### Text section
——————————

Re: [PERFORM] Can lots of small writes badly hamper reads from other tables?

2012-01-24 Thread Andy Colson

On 1/24/2012 2:16 PM, Dave Crooke wrote:

Hi folks

This could be a sheer volume issue, but I though I would ask the wisdom
of this forum as to next investigative steps.



We use PostgreSQL 8.4.4 which is bundled with our application as a
VMware virtual appliance. The bulk of the app's database activity is
recording performance data points which arrive in farily large sustained
bursts of perhaps 10,000 rows a minute at a medium sized customer, each
of which are logically separate items and being committed as individual
transactions (JDBC auto-commit mode). Our offshore QA team was assigned
to track an intermittent issue with speed of some large queries on other
tables, and they believe based on correlation the two activities may be
contending.


You have 10 connections, all doing:

begin
insert into PERF_RAW_2012_01_24  -- one record
commit


If that's what you're doing, yes, I'd say that's the slowest way possible.

Doing this would be faster:

begin
insert into PERF_RAW_2012_01_24  -- one record
insert into PERF_RAW_2012_01_24  -- one record
...
insert into PERF_RAW_2012_01_24  -- one record
commit

Doing this would be even faster:


begin
-- one insert, multiple rows
insert into PERF_RAW_2012_01_24 values (...) (...) (...) ... (...);
insert into PERF_RAW_2012_01_24 values (...) (...) (...) ... (...);
commit

And, fastest of all fastest, use COPY.  But be careful, its so fast 
it'll melt your face off :-)



I didnt even bother trying to pick out the uncommented settings from 
your .conf file.  Way to much work.


VM usually have pretty slow IO, so you might wanna watch vmstat and 
iostat to see if you are IO bound or CPU bound.


Also watching iostat before and after the change might be interesting.

If you you keep having lots and lots of transaction, look into 
commit_delay, it'll help batch commits out to disk  (if I remember 
correctly).


-Andy

--
Sent via pgsql-performance mailing list (pgsql-performance@postgresql.org)
To make changes to your subscription:
http://www.postgresql.org/mailpref/pgsql-performance


Re: [PERFORM] Can lots of small writes badly hamper reads from other tables?

2012-01-24 Thread Tomas Vondra
On 24 Leden 2012, 21:16, Dave Crooke wrote:
 Hi folks

 This could be a sheer volume issue, but I though I would ask the wisdom of
 this forum as to next investigative steps.

 

 We use PostgreSQL 8.4.4 which is bundled with our application as a VMware
 virtual appliance. The bulk of the app's database activity is recording
 performance data points which arrive in farily large sustained bursts of
 perhaps 10,000 rows a minute at a medium sized customer, each of which are
 logically separate items and being committed as individual transactions
 (JDBC auto-commit mode). Our offshore QA team was assigned to track an
 intermittent issue with speed of some large queries on other tables, and
 they believe based on correlation the two activities may be contending.

——————————

### The data
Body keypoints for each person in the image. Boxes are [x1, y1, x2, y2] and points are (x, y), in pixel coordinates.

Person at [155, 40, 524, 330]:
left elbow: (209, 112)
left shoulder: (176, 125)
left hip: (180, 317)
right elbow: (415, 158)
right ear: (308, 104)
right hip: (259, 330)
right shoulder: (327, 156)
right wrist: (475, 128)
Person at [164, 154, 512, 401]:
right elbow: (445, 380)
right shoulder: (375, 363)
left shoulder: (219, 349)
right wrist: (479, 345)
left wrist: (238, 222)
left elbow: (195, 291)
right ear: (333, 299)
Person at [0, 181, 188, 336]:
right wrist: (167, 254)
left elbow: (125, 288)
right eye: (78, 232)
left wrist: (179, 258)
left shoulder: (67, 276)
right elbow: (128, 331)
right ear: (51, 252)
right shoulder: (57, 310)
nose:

——————————

### Exercise set
(1) Reproduce the part of the PostgreSQL mailing list thread starting with "I didnt even" and going on through "or CPU bound.".
(2) Write the next part of the PostgreSQL mailing list thread on small writes slowing reads, picking up after its final sentence.
You can leave the material aside; it isn't used here.

### Activity answers
(1)
I didnt even bother trying to pick out the uncommented settings from 
your .conf file.  Way to much work.


VM usually have pretty slow IO, so you might wanna watch vmstat and 
iostat to see if you are IO bound or CPU bound.

(2)
 The large query is coming off of different tables from the ones being
 written to ... the raw data goes into a table named by day (partitioning
 is
 all within the app, not PG) e.g. PERF_RAW_2012_01_24 and then there are a
 bunch of rollup statements which run hourly to do the aggregations, e.g.

Each storage device has some basic I/O limits - sequential speed (read/write)
and the maximum number or I/O operations it can handle. For example a 7.2k
drives can do up to 160MB/s sequential reads/writes, but not more than 120
I/O ops per second. Similarly for other devices - 15k drives can do up to
250 I/Os. SSDs can handle much more I/Os, e.g. Intel 320 can handle about
8k I/Os.

I have no idea what kind of storage device you're using and what amount of
sequential and random operations it can handle. But my guess you're hitting
the limit of random I/Os - each commit requires a fsync, and you're doing
10.000 of them per minute, i.e. about 160 per second. If the queries need
to read data from the drive (e.g. randomly), this just adds more I/Os.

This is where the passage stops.